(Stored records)
● ● ● ● ●

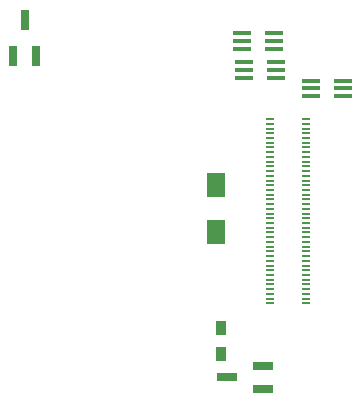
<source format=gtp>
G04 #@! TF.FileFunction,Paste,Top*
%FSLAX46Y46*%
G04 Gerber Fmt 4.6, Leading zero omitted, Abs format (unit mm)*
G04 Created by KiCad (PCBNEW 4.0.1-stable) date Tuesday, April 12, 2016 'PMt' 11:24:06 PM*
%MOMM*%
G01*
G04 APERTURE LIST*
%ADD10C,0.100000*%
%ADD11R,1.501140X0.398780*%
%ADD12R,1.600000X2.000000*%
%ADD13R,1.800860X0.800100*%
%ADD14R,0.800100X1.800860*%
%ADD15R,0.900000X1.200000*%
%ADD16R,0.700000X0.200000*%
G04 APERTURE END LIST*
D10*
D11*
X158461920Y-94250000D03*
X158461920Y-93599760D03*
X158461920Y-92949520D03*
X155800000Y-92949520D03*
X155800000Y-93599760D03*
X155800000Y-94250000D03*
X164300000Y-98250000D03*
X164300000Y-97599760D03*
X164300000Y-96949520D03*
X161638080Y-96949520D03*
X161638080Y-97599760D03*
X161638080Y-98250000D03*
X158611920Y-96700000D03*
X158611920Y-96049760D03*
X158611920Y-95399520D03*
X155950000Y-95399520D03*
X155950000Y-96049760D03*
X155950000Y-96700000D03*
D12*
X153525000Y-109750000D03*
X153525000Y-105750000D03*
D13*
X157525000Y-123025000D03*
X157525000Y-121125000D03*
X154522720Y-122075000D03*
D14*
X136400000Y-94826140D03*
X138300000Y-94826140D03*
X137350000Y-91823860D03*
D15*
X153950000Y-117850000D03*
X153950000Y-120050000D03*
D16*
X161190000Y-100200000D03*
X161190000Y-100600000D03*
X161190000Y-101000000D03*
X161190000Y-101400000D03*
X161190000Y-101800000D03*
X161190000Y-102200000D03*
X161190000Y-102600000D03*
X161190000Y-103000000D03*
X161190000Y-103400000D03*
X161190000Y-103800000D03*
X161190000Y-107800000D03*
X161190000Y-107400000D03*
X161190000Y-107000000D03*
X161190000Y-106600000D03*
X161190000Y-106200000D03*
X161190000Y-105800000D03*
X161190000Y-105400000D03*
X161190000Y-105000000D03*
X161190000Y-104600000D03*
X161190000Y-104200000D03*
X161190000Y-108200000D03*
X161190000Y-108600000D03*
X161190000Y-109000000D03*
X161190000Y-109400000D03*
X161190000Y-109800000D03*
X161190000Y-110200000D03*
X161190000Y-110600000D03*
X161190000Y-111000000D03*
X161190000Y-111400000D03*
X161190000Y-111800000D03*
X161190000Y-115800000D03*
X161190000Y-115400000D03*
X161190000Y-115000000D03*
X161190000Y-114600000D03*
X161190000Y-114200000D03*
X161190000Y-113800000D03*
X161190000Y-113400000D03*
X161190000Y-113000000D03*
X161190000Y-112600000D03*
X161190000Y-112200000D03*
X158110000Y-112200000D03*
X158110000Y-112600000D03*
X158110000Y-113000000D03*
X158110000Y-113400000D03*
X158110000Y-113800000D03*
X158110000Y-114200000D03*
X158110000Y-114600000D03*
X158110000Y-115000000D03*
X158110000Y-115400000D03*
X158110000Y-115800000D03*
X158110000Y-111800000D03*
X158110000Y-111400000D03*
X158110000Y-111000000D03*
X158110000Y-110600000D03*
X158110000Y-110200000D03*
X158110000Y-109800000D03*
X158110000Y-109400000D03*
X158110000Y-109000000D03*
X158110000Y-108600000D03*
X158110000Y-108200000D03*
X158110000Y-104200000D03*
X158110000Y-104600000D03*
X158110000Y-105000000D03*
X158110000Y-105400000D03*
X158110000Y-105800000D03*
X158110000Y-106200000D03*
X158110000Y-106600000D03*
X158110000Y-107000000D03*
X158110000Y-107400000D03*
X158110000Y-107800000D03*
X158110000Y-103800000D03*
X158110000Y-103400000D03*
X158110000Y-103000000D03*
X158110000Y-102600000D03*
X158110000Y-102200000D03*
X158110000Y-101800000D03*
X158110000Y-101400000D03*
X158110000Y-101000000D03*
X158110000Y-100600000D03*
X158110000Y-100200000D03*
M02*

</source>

● ● ● ● ●

__Instructions to follow__.
All of the lines above should be printed exactly, minus the pictures.

__Result below__.
<source format=gtp>
G04 #@! TF.FileFunction,Paste,Top*
%FSLAX46Y46*%
G04 Gerber Fmt 4.6, Leading zero omitted, Abs format (unit mm)*
G04 Created by KiCad (PCBNEW 4.0.1-stable) date Tuesday, April 12, 2016 'PMt' 11:24:06 PM*
%MOMM*%
G01*
G04 APERTURE LIST*
%ADD10C,0.100000*%
%ADD11R,1.501140X0.398780*%
%ADD12R,1.600000X2.000000*%
%ADD13R,1.800860X0.800100*%
%ADD14R,0.800100X1.800860*%
%ADD15R,0.900000X1.200000*%
%ADD16R,0.700000X0.200000*%
G04 APERTURE END LIST*
D10*
D11*
X158461920Y-94250000D03*
X158461920Y-93599760D03*
X158461920Y-92949520D03*
X155800000Y-92949520D03*
X155800000Y-93599760D03*
X155800000Y-94250000D03*
X164300000Y-98250000D03*
X164300000Y-97599760D03*
X164300000Y-96949520D03*
X161638080Y-96949520D03*
X161638080Y-97599760D03*
X161638080Y-98250000D03*
X158611920Y-96700000D03*
X158611920Y-96049760D03*
X158611920Y-95399520D03*
X155950000Y-95399520D03*
X155950000Y-96049760D03*
X155950000Y-96700000D03*
D12*
X153525000Y-109750000D03*
X153525000Y-105750000D03*
D13*
X157525000Y-123025000D03*
X157525000Y-121125000D03*
X154522720Y-122075000D03*
D14*
X136400000Y-94826140D03*
X138300000Y-94826140D03*
X137350000Y-91823860D03*
D15*
X153950000Y-117850000D03*
X153950000Y-120050000D03*
D16*
X161190000Y-100200000D03*
X161190000Y-100600000D03*
X161190000Y-101000000D03*
X161190000Y-101400000D03*
X161190000Y-101800000D03*
X161190000Y-102200000D03*
X161190000Y-102600000D03*
X161190000Y-103000000D03*
X161190000Y-103400000D03*
X161190000Y-103800000D03*
X161190000Y-107800000D03*
X161190000Y-107400000D03*
X161190000Y-107000000D03*
X161190000Y-106600000D03*
X161190000Y-106200000D03*
X161190000Y-105800000D03*
X161190000Y-105400000D03*
X161190000Y-105000000D03*
X161190000Y-104600000D03*
X161190000Y-104200000D03*
X161190000Y-108200000D03*
X161190000Y-108600000D03*
X161190000Y-109000000D03*
X161190000Y-109400000D03*
X161190000Y-109800000D03*
X161190000Y-110200000D03*
X161190000Y-110600000D03*
X161190000Y-111000000D03*
X161190000Y-111400000D03*
X161190000Y-111800000D03*
X161190000Y-115800000D03*
X161190000Y-115400000D03*
X161190000Y-115000000D03*
X161190000Y-114600000D03*
X161190000Y-114200000D03*
X161190000Y-113800000D03*
X161190000Y-113400000D03*
X161190000Y-113000000D03*
X161190000Y-112600000D03*
X161190000Y-112200000D03*
X158110000Y-112200000D03*
X158110000Y-112600000D03*
X158110000Y-113000000D03*
X158110000Y-113400000D03*
X158110000Y-113800000D03*
X158110000Y-114200000D03*
X158110000Y-114600000D03*
X158110000Y-115000000D03*
X158110000Y-115400000D03*
X158110000Y-115800000D03*
X158110000Y-111800000D03*
X158110000Y-111400000D03*
X158110000Y-111000000D03*
X158110000Y-110600000D03*
X158110000Y-110200000D03*
X158110000Y-109800000D03*
X158110000Y-109400000D03*
X158110000Y-109000000D03*
X158110000Y-108600000D03*
X158110000Y-108200000D03*
X158110000Y-104200000D03*
X158110000Y-104600000D03*
X158110000Y-105000000D03*
X158110000Y-105400000D03*
X158110000Y-105800000D03*
X158110000Y-106200000D03*
X158110000Y-106600000D03*
X158110000Y-107000000D03*
X158110000Y-107400000D03*
X158110000Y-107800000D03*
X158110000Y-103800000D03*
X158110000Y-103400000D03*
X158110000Y-103000000D03*
X158110000Y-102600000D03*
X158110000Y-102200000D03*
X158110000Y-101800000D03*
X158110000Y-101400000D03*
X158110000Y-101000000D03*
X158110000Y-100600000D03*
X158110000Y-100200000D03*
M02*

</source>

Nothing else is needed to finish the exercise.